Vize-Präsident Günther Gudert wird ausgesperrt

Spätestens seit dem Ärger um Ann-Kathrin Schweres hätten sich die Wege speziell zwischen ihm und Günther Gudert getrennt, sagt Krüger. Gudert habe selbst später mehrere kleinere Veranstaltungen auf eigene Faust organisiert. „Davon habe ich erst im Nachhinein erfahren“, so Krüger. Im September sollte Guderts Firma als Geschäftsführung abbestellt werden. Der Kettwiger erfuhr aber davon, so dass er und seine Frau noch vorher kündigten.

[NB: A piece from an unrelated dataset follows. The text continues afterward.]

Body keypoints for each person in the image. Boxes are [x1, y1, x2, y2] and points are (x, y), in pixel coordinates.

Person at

Günther Gudert war bis September Geschäftsführer des Rennclubs Mülheim. Noch immer kämpft er für die Zukunft der Rennbahn.
Günther Gudert war bis September Geschäftsführer des Rennclubs Mülheim. Noch immer kämpft er für die Zukunft der Rennbahn. © FUNKE Foto Services | Tanja Pickartz

Gudert führte dennoch noch die letzten drei Renntage des Jahres durch. Dabei war Krüger seit September auch Geschäftsführer. „Bis zum Jahresende hat er nichts gemacht“, schimpft Gudert.

Mittlerweile ließ Krüger die Schlösser im Büro auswechseln. Die Mitarbeiterinnen sind zudem instruiert worden, keine Informationen mehr an Gudert und Danz weiterzugeben.

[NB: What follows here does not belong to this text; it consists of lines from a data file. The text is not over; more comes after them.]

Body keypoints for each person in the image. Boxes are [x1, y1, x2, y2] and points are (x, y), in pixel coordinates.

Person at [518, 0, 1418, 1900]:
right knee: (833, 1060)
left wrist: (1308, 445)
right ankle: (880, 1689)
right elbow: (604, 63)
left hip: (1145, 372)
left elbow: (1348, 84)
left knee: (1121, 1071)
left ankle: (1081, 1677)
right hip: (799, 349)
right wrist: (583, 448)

Jahreshauptversammlung wird über die Zukunft entscheiden

Die beiden Ausgebooteten geben noch nicht auf: Thorsten Danz hat offenbar genügend Mitglieder für eine außerordentliche Mitgliederversammlung zusammengetrommelt. Gudert soll bereits eine Bankbürgschaft besorgt und ein mögliches neues Vorstandsteam zusammengestellt haben.

Gleiches gilt für Krüger, der das Präsidium aber auf maximal vier Personen reduzieren möchte. Neben ihm und dem verbliebenen Vize-Präsidenten Dr. Michael Bergmann soll dazu auch Bernd-Robert Gossens, Unternehmer aus Issum, gehören sowie ein namentlich noch nicht genannter Trainer oder eine Trainerin vom Raffelberg. „Die Fachkenntnisse, die sonst noch erforderlich sind, werden wir uns durch Outsourcing besorgen“, verspricht der Berliner.

Wem folgen die Mitglieder des Rennclubs Mülheim?

„Auch wenn er gewinnt, wollen wir auf jeden Fall ein Kontrollgremium installieren, das ihm auf die Finger guckt“, kündigt Thorsten Danz an.

Bleibt die Frage, wem die Mitglieder folgen und ob der Rennclub ohne das Geld Werner Krügers überhaupt eine Zukunft hat.